The Kaggle March Machine Learning Formula using the following scoring formula:

\[LogLoss = - \frac{1}{n} \sum\limits_{i=1}^n [y_i \cdot log_e(\hat{y_i}) + (1-y_i) \cdot log_e(1-\hat{y_i}) ]\]

where \(n\) is the number of games played, \(\hat{y_i}\) is the predicted probability of team1 beating team2, \(y_i\) is 1 if team1 wins and 0 if team2 wins.

Smaller LogLoss is better. Let’s write this function into R and see how it works for a few sets of predictions and results.

LogLoss <- function(pred, res){
  (-1/length(pred)) * sum (res * log(pred) + (1-res)*log(1-pred))
}

pred <- rep(0.5, 10)
res <- rep(c(0,1), 5)
pred; res
##  [1] 0.5 0.5 0.5 0.5 0.5 0.5 0.5 0.5 0.5 0.5
##  [1] 0 1 0 1 0 1 0 1 0 1
LogLoss(pred, res)
## [1] 0.6931472
pred <- rep(c(.4,.6), 5)
res <- rep(c(0,1), 5)
pred; res
##  [1] 0.4 0.6 0.4 0.6 0.4 0.6 0.4 0.6 0.4 0.6
##  [1] 0 1 0 1 0 1 0 1 0 1
LogLoss(pred, res)
## [1] 0.5108256
pred <- rep(0.5, 5)
res <- c(1,1,1,1,0)
LogLoss(pred, res)
## [1] 0.6931472
pred <- rep(0.7, 5)
res <- c(1,1,1,1,0)
LogLoss(pred, res)
## [1] 0.5261345
pred <- rep(0.8, 5)
res <- c(1,1,1,1,0)
LogLoss(pred, res)
## [1] 0.5004024
pred <- rep(0.9, 5)
res <- c(1,1,1,1,0)
LogLoss(pred, res)
## [1] 0.5448054
pred <- rep(0.95, 5)
res <- c(1,1,1,1,0)
LogLoss(pred, res)
## [1] 0.6401811

What is the logic behind LogLoss?

The predictions for which

\[- \frac{1}{n} \sum\limits_{i=1}^n [y_i \cdot log_e(\hat{y_i}) + (1-y_i) \cdot log_e(1-\hat{y_i}) ]\]

is smallest, must have

\[ \sum\limits_{i=1}^n [y_i \cdot log_e(\hat{y_i}) + (1-y_i) \cdot log_e(1-\hat{y_i}) ]\]

that is largest and

\[ e^{\sum\limits_{i=1}^n [y_i \cdot log_e(\hat{y_i}) + (1-y_i) \cdot log_e(1-\hat{y_i}) ]}\]

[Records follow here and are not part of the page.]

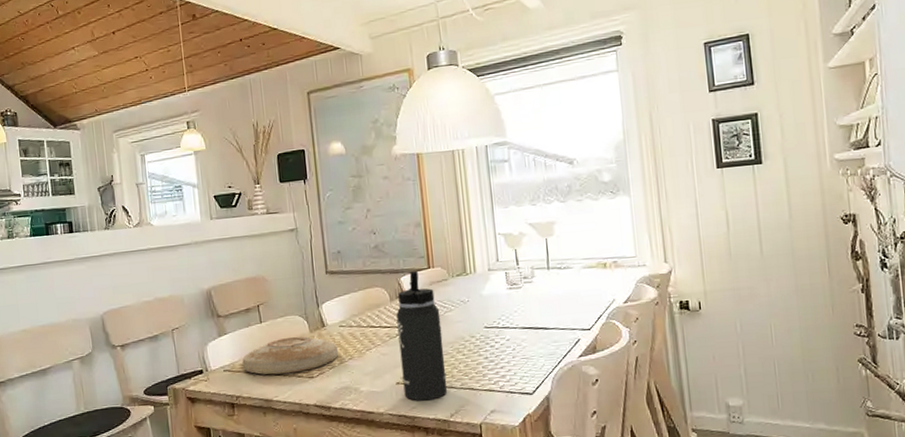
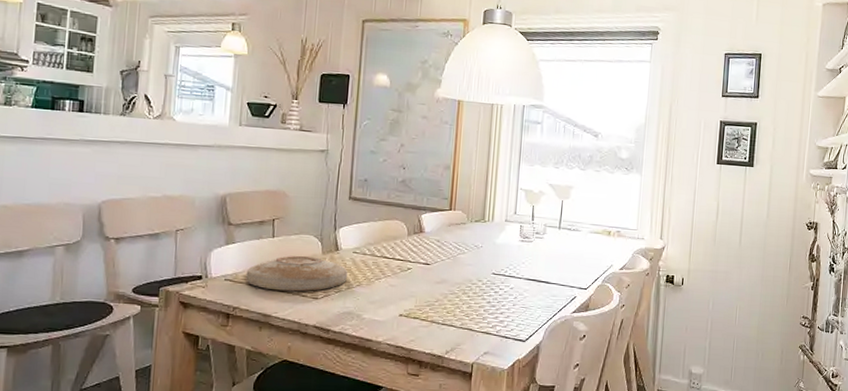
thermos bottle: present [396,271,448,401] -> none [405,211,454,335]

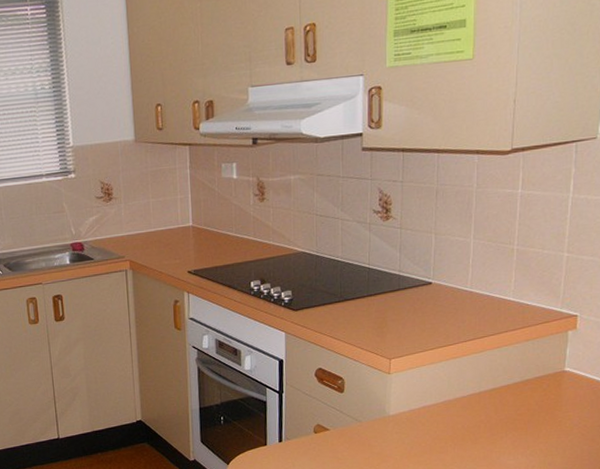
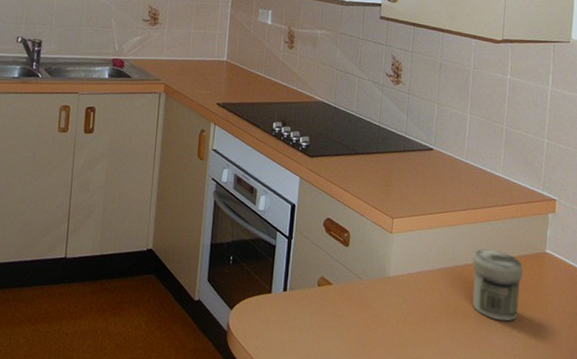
jar: none [480,375,538,443] -> present [472,248,523,322]

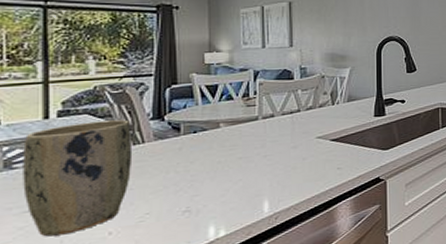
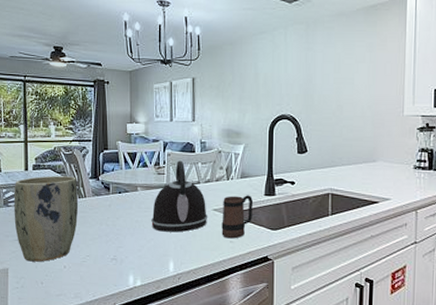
kettle: none [239,89,311,170] -> present [151,160,208,233]
mug: none [327,118,363,166] -> present [221,195,254,239]

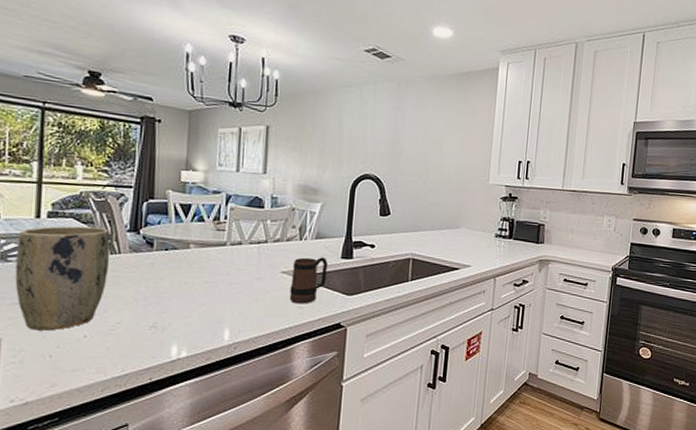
kettle: present [151,160,208,233] -> none [204,216,275,297]

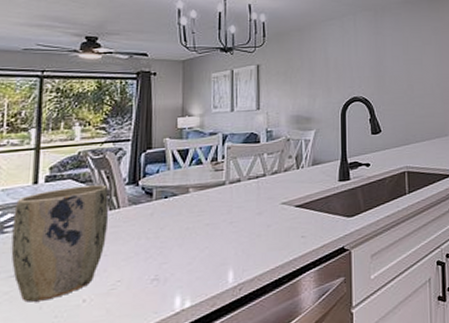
mug: present [289,257,329,304] -> none [291,182,327,234]

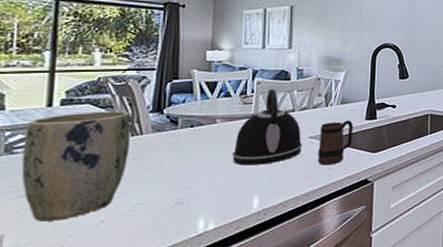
kettle: none [206,153,276,237] -> present [232,89,303,166]
mug: none [291,182,327,234] -> present [317,120,354,166]

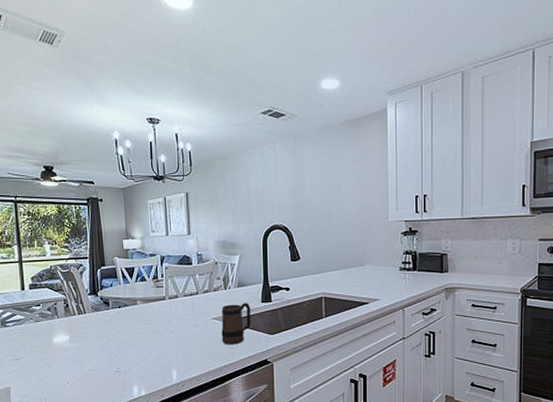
plant pot: present [21,111,131,222] -> none [11,294,79,379]
kettle: present [232,89,303,166] -> none [152,273,208,342]

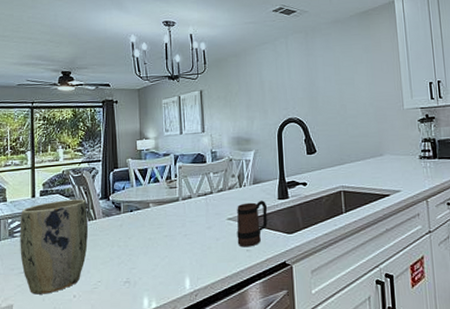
plant pot: none [11,294,79,379] -> present [20,199,89,295]

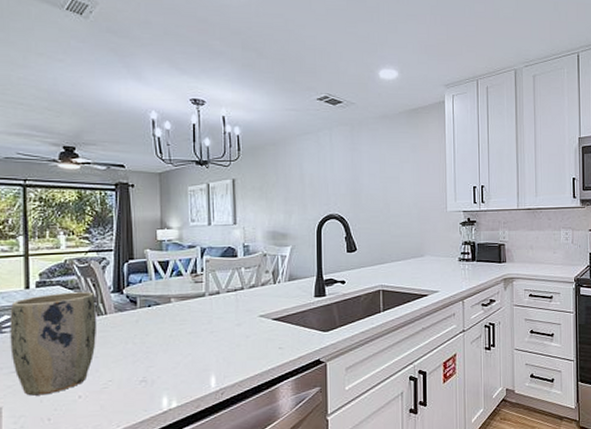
mug: present [237,200,268,248] -> none [269,298,303,345]

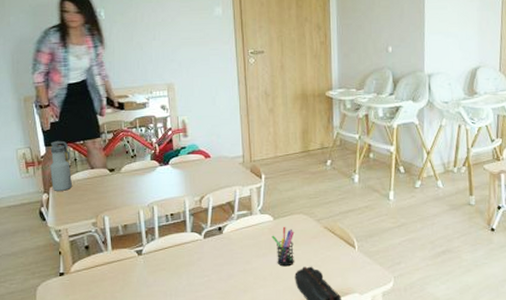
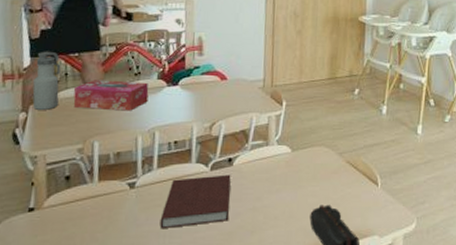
tissue box: none [84,163,145,189] -> present [73,80,149,111]
notebook: none [166,241,223,290] -> present [159,174,231,230]
pen holder: present [272,226,295,267] -> none [288,159,314,205]

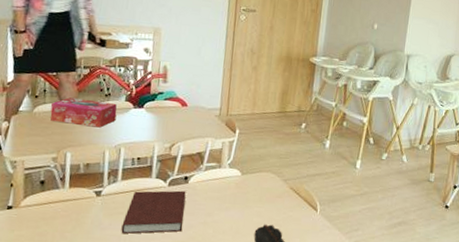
water bottle: present [32,51,61,110] -> none [14,68,41,121]

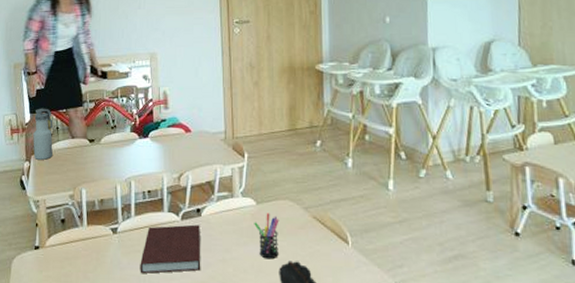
water bottle: none [14,68,41,121] -> present [33,108,53,160]
tissue box: present [50,97,117,128] -> none [64,133,124,161]
pen holder: none [237,182,260,223] -> present [254,212,279,259]

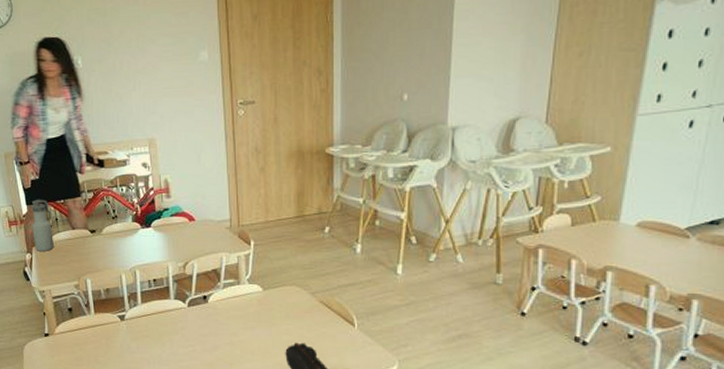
notebook: present [140,224,200,274] -> none [149,311,208,357]
pen holder: present [254,212,279,259] -> none [261,298,286,342]

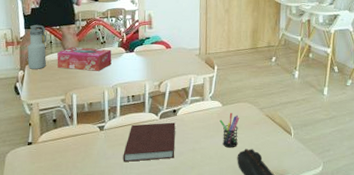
tissue box: none [65,224,126,252] -> present [57,47,112,71]
notebook: none [149,311,208,357] -> present [123,122,176,162]
pen holder: none [261,298,286,342] -> present [219,112,240,148]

that is largest. When can rearrange this to:

\[ \prod{e^{[y_i \cdot log_e(\hat{y_i}) + (1-y_i) \cdot log_e(1-\hat{y_i}) ]}}\]

and

\[ \prod{e^{y_i \cdot log_e(\hat{y_i})} \cdot e^{(1-y_i) \cdot log_e(1-\hat{y_i}) }}\]

\[ \prod{[ \hat{y_i}^{y_i} \cdot (1-\hat{y_i})^{1-y_i} ]}\]

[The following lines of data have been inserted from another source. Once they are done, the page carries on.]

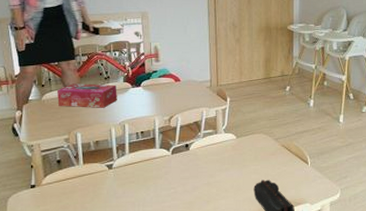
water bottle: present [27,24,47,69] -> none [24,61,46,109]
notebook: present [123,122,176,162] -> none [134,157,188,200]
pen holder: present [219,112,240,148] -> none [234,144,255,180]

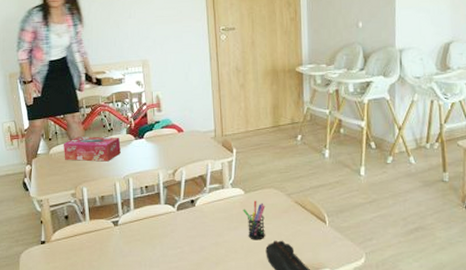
pen holder: none [234,144,255,180] -> present [243,200,265,240]

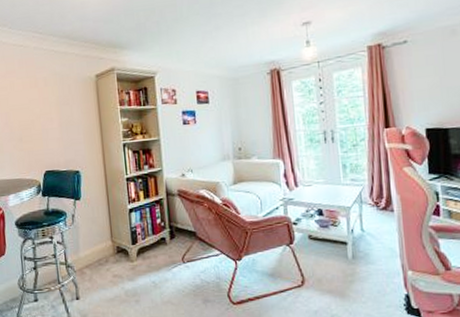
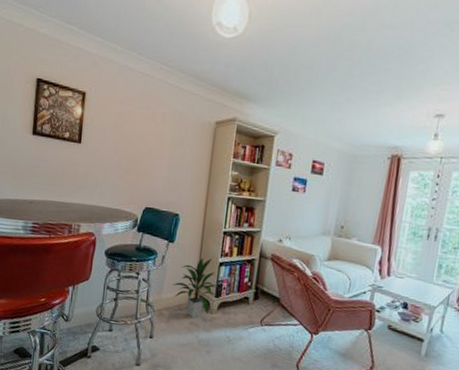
indoor plant: none [87,207,133,271] -> present [172,257,219,319]

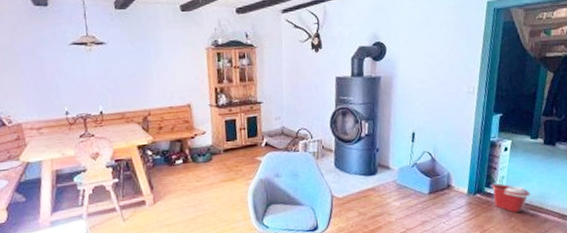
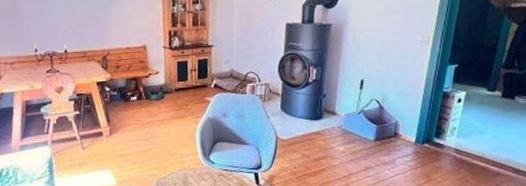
bucket: present [491,183,531,213] -> none [441,134,483,165]

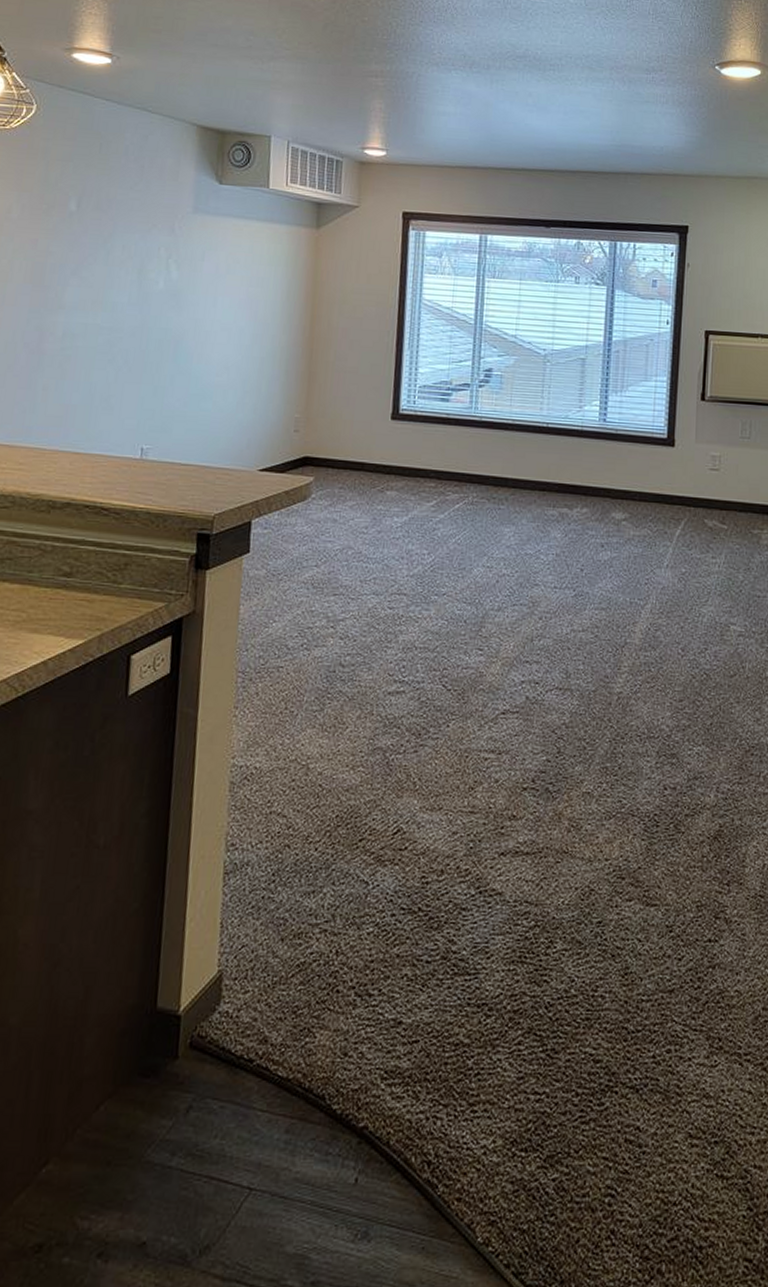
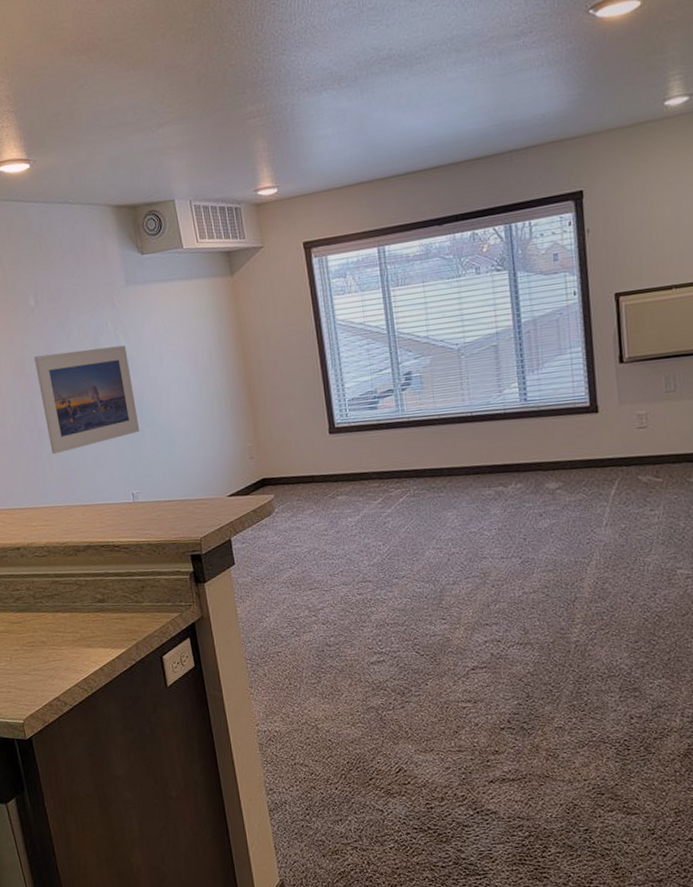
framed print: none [50,267,176,386] -> present [34,345,140,455]

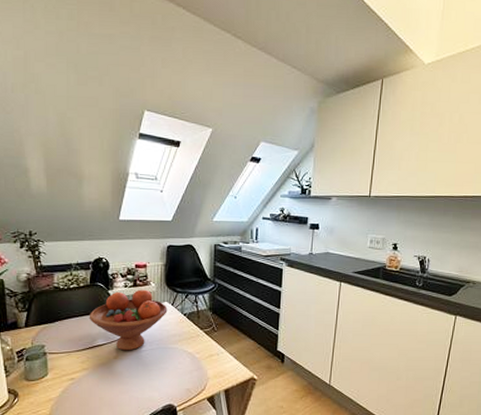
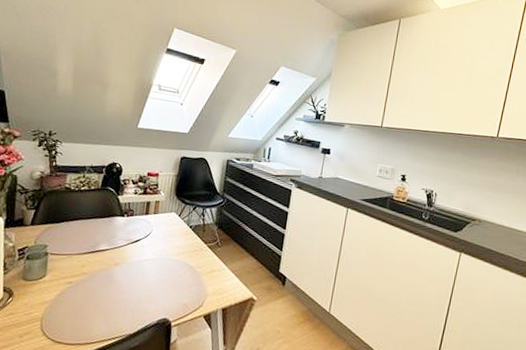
fruit bowl: present [89,289,168,351] -> none [95,197,175,259]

For every game one of these two factors is just 1 (something raised to the \(0^{th}\) power). Ultimately, this just amounts to:

\[ \prod{p_i}\] where \(p_i\) is the predicted probability of the outcome.

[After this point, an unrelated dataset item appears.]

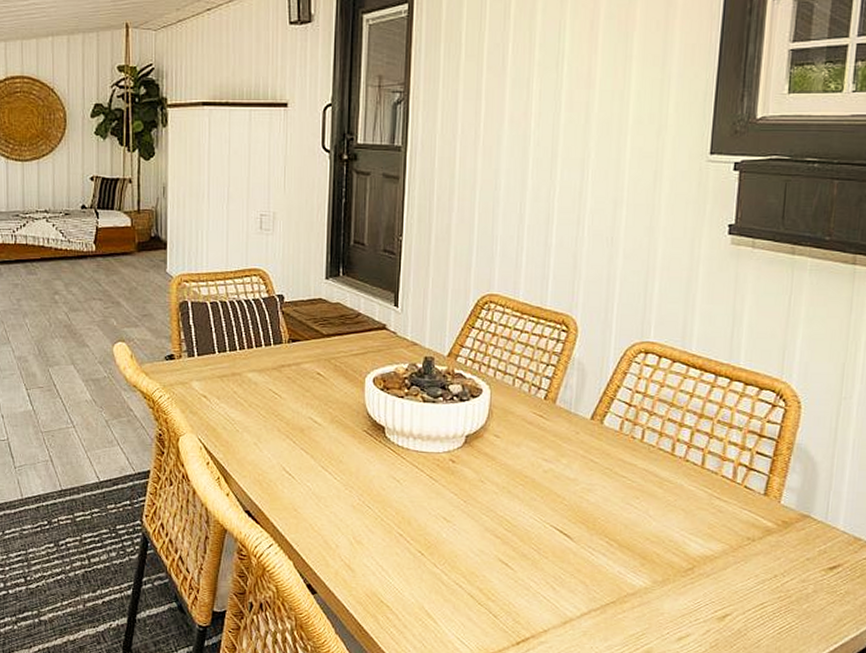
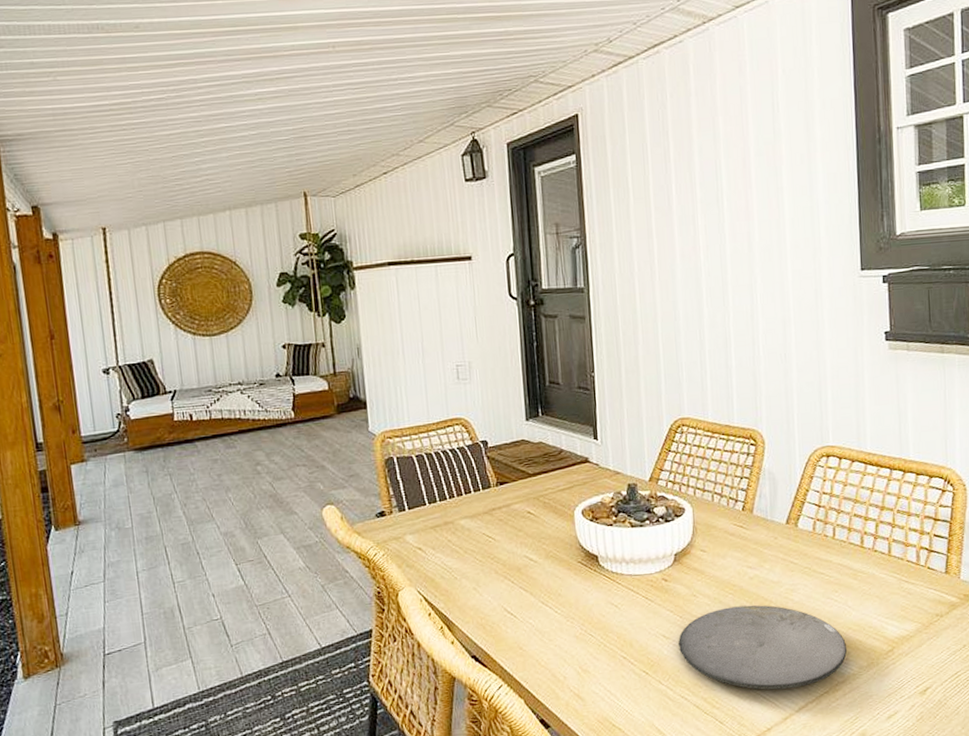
plate: none [458,498,642,592] -> present [677,605,848,690]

In other words, we are maximizing the probability that the results would have occured if your predicted probabilities were correct. In other words, the preditions with the lowest LogLoss are the predictions for which \(P(results|predictions)\) is the highest.